#### Trecho selecionado:
----
Aarão Teixeira até hoje sustenta o título de prefeito mais jovem do País, quando recebeu 1.359 votos e se tornou chefe do Executivo de Rio Grande da Serra aos 19 anos. Foi o precursor da família Teixeira à frente da Prefeitura de Rio Grande, que nos anos seguintes foi administrada por José Teixeira (entre 1993 e 1996) e Adler Kiko Teixeira (de 2005 a 2012). Ao se deparar com apenas R$ 32 em caixa e dívidas que superavam em três vezes o volume do Orçamento, Aarão não pensou duas vezes em pedir ajuda aos municípios mais ricos. Pediu emprestado maquinário e funcionários e assegura: a união era mais forte nos tempos antigos.

Aarão Teixeira e o Diário
Edmundo Luiz da Nóbrega Teixeira era diretor do Sindicato dos Bancários e, apesar de morar na Avenida 9 de Julho, tinha sítio em Rio Grande da Serra , onde passava os fins de semana com a família – a mulher, Zulmira, e seus sete filhos. Um deles era Aarão Teixeira. Desde cedo Aarão aprendeu com o pai a apreciar a leitura de jornais. Entre eles o News Seller, precursor do Diário. Como prefeito, Aarão ‘salvou’ algumas pautas de jornalistas do Diário. “Fiz amizades com o pessoal da Redação. Várias vezes recebia ligação porque o repórter precisava falar de data específica. E eu falava: ‘Venha aqui, tenho uma boa história’.”

Como o sr. foi parar como candidato a prefeito de Rio Grande aos 19 anos?
Meu pai (Edmundo Luiz da Nóbrega Teixeira) faleceu, dois anos antes da eleição (em 1974), estava doente do coração. Ele puxava o partido (MDB) e eu o acompanhava. Ele queria que eu fosse candidato a vereador e eu não queria. Estávamos apenas organizando o diretório e daí meu pai faleceu. Morreu aos 52 anos, era bem novo. Fiquei desgostoso da política. Depois de seis meses fui entregar o partido a quem era de direito, que eram os três vereadores que tínhamos na época, o Jackson (dos Santos), o Eliezer Menezes e Zé Leão. Quando formos entregar o partido, chamamos a presidente, a dona Madalena, para fazer essa transferência. Foi então que eles falaram que se eu não entregasse o partido iriam tomar de mim. O sangue ferveu. Dali para frente o MDB teria um candidato, eu mesmo. Fomos para briga, com 19 anos.
----
#### Trechos dos registros:
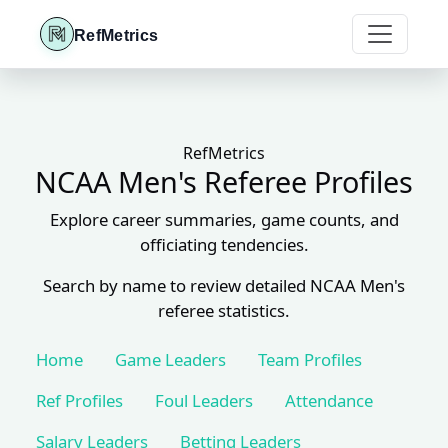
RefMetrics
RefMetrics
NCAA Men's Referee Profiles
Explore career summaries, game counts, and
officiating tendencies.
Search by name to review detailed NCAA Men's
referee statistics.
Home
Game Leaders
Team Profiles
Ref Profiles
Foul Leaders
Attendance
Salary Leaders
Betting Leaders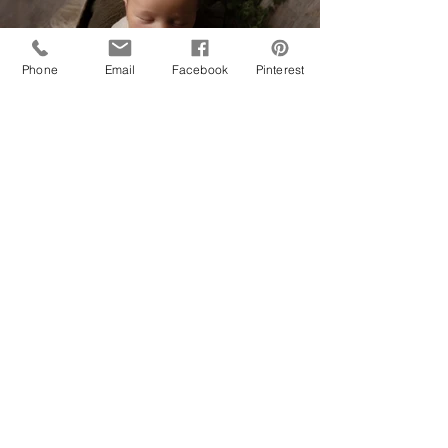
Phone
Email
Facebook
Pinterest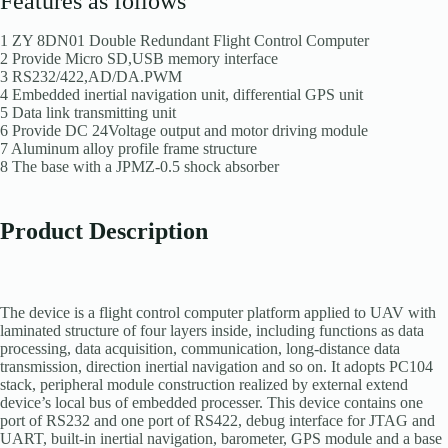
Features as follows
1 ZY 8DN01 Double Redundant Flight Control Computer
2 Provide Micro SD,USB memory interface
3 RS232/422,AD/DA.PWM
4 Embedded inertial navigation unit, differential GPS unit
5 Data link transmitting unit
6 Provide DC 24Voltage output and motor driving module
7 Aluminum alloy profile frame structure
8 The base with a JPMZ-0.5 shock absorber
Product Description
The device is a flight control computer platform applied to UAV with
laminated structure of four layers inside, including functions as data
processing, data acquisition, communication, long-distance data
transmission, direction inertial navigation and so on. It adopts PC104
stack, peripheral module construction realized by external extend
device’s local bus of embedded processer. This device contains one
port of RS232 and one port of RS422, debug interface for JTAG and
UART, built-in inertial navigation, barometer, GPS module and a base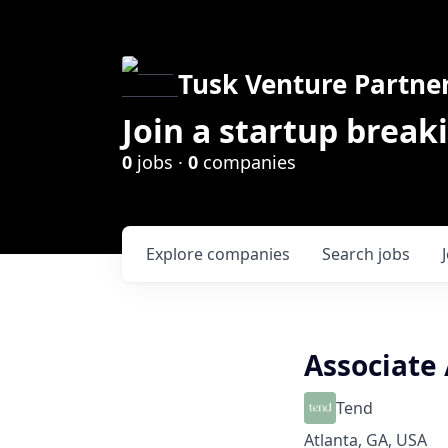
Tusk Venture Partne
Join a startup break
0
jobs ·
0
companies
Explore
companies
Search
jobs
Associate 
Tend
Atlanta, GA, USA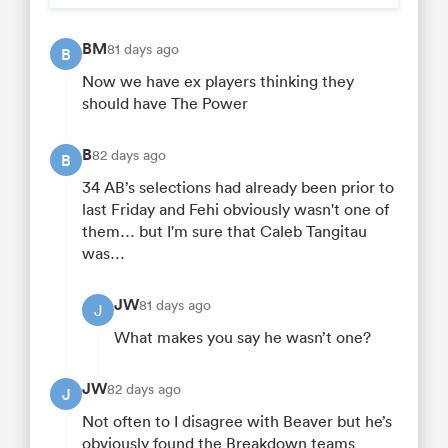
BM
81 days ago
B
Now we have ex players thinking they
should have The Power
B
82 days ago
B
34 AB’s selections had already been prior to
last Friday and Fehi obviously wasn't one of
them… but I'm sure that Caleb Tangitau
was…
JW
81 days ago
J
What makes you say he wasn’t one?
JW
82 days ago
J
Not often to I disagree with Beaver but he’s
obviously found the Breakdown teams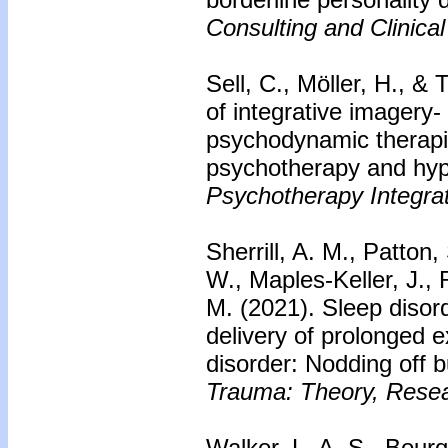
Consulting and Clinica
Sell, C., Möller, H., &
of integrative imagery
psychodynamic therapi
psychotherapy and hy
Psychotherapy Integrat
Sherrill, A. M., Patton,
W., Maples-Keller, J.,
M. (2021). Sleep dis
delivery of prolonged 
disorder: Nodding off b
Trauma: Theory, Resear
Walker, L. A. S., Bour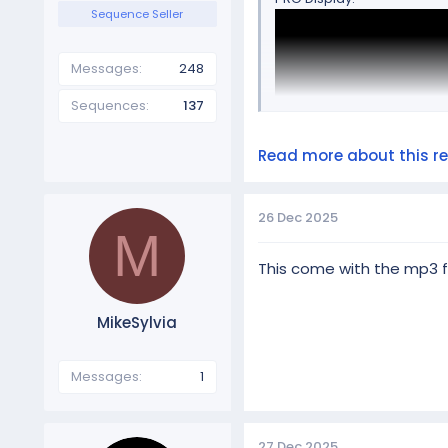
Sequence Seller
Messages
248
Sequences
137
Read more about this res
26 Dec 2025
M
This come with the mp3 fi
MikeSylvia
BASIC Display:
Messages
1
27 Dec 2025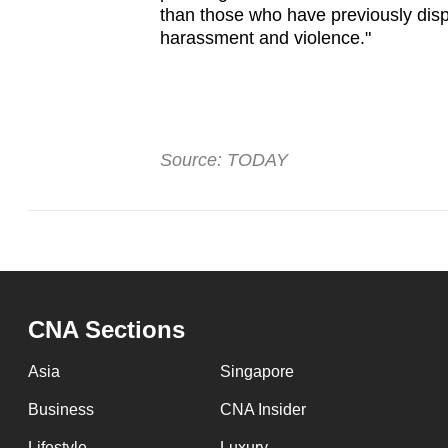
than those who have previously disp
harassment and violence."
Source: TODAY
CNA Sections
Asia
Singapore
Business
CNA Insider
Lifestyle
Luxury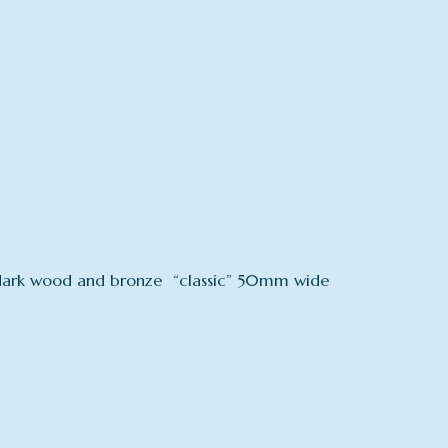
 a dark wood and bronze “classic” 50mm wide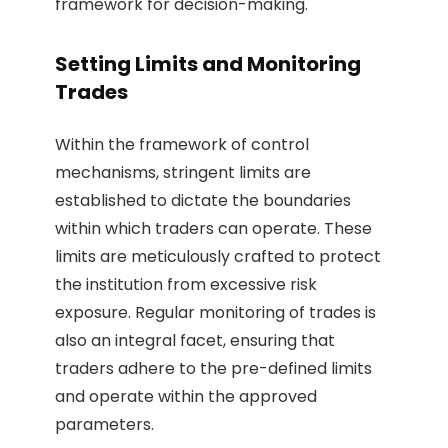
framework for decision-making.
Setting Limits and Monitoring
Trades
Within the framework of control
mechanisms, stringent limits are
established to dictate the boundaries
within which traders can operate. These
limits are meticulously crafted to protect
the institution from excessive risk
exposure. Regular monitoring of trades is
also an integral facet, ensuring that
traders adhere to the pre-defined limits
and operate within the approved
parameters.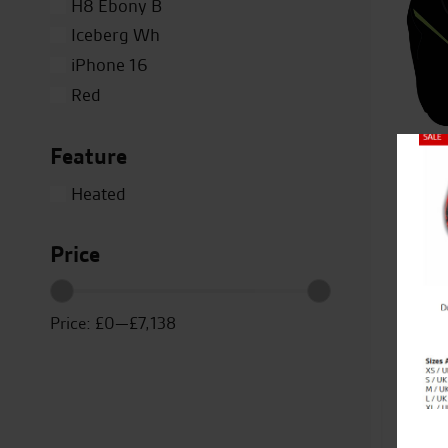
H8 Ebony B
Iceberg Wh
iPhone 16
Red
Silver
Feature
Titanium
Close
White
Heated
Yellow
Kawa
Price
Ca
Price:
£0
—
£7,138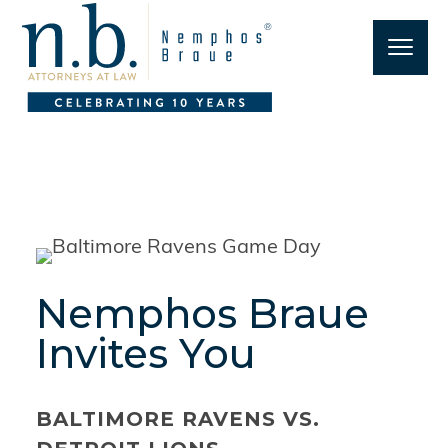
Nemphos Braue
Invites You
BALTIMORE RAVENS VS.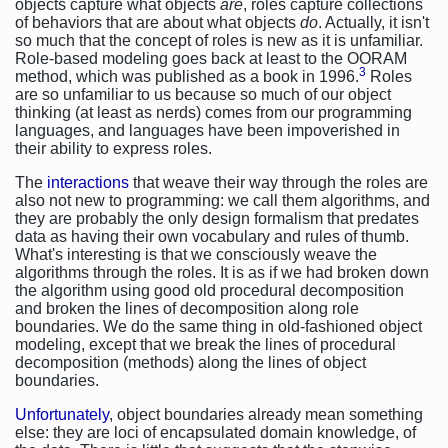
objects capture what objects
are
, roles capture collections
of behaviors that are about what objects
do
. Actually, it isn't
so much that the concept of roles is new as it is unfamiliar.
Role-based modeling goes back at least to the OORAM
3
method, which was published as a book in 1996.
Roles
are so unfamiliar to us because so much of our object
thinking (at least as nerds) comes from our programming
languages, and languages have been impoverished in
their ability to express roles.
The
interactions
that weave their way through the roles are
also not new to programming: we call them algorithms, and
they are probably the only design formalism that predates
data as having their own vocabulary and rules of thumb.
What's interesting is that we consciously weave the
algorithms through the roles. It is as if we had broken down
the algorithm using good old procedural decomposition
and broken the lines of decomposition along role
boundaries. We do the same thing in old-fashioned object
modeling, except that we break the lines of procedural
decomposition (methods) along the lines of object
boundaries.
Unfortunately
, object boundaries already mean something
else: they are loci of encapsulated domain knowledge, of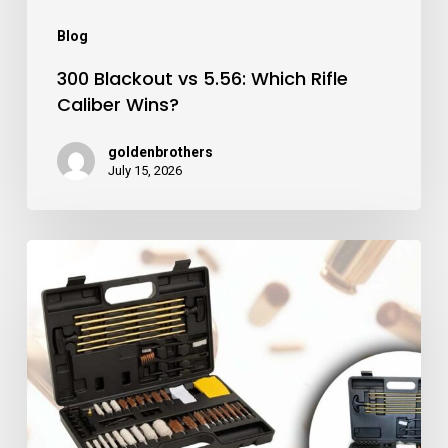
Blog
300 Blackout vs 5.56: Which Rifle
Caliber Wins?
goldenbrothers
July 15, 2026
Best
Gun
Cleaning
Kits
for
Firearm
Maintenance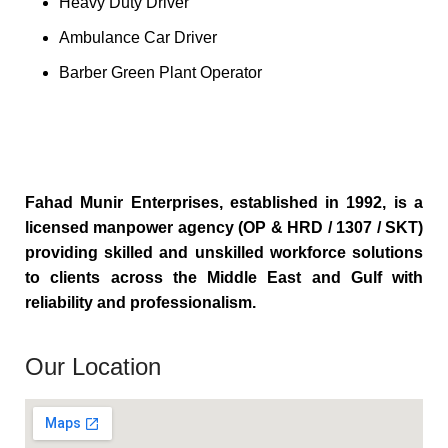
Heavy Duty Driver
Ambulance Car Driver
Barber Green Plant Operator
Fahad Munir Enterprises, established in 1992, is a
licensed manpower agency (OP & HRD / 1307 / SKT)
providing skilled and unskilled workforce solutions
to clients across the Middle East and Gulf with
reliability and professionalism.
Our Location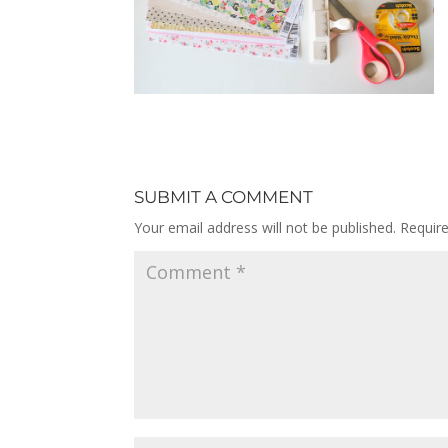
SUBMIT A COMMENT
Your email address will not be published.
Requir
----
#### Objetivo do exercício:
Extraia sem alterações a parte do trecho sobre Aarão Teixeira que começa em "Aarão Teixeira e" e segue até "aos 19 anos?", inclusive.

#### A resposta:
Aarão Teixeira e o Diário
Edmundo Luiz da Nóbrega Teixeira era diretor do Sindicato dos Bancários e, apesar de morar na Avenida 9 de Julho, tinha sítio em Rio Grande da Serra , onde passava os fins de semana com a família – a mulher, Zulmira, e seus sete filhos. Um deles era Aarão Teixeira. Desde cedo Aarão aprendeu com o pai a apreciar a leitura de jornais. Entre eles o News Seller, precursor do Diário. Como prefeito, Aarão ‘salvou’ algumas pautas de jornalistas do Diário. “Fiz amizades com o pessoal da Redação. Várias vezes recebia ligação porque o repórter precisava falar de data específica. E eu falava: ‘Venha aqui, tenho uma boa história’.”

Como o sr. foi parar como candidato a prefeito de Rio Grande aos 19 anos?